● Task data
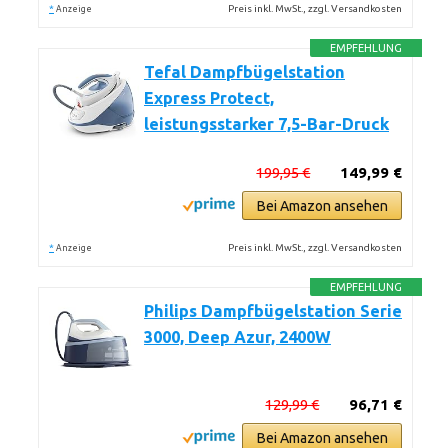
*
Preis inkl. MwSt., zzgl. Versandkosten
Anzeige
EMPFEHLUNG
Tefal Dampfbügelstation
Express Protect,
leistungsstarker 7,5-Bar-Druck
199,95 €
149,99 €
Bei Amazon ansehen
*
Preis inkl. MwSt., zzgl. Versandkosten
Anzeige
EMPFEHLUNG
Philips Dampfbügelstation Serie
3000, Deep Azur, 2400W
129,99 €
96,71 €
Bei Amazon ansehen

● Aim of the task
Looking at the data above, show all lines where the word "Dampfbügelstation" occurs.

● Solution to this problem
Tefal Dampfbügelstation
Philips Dampfbügelstation Serie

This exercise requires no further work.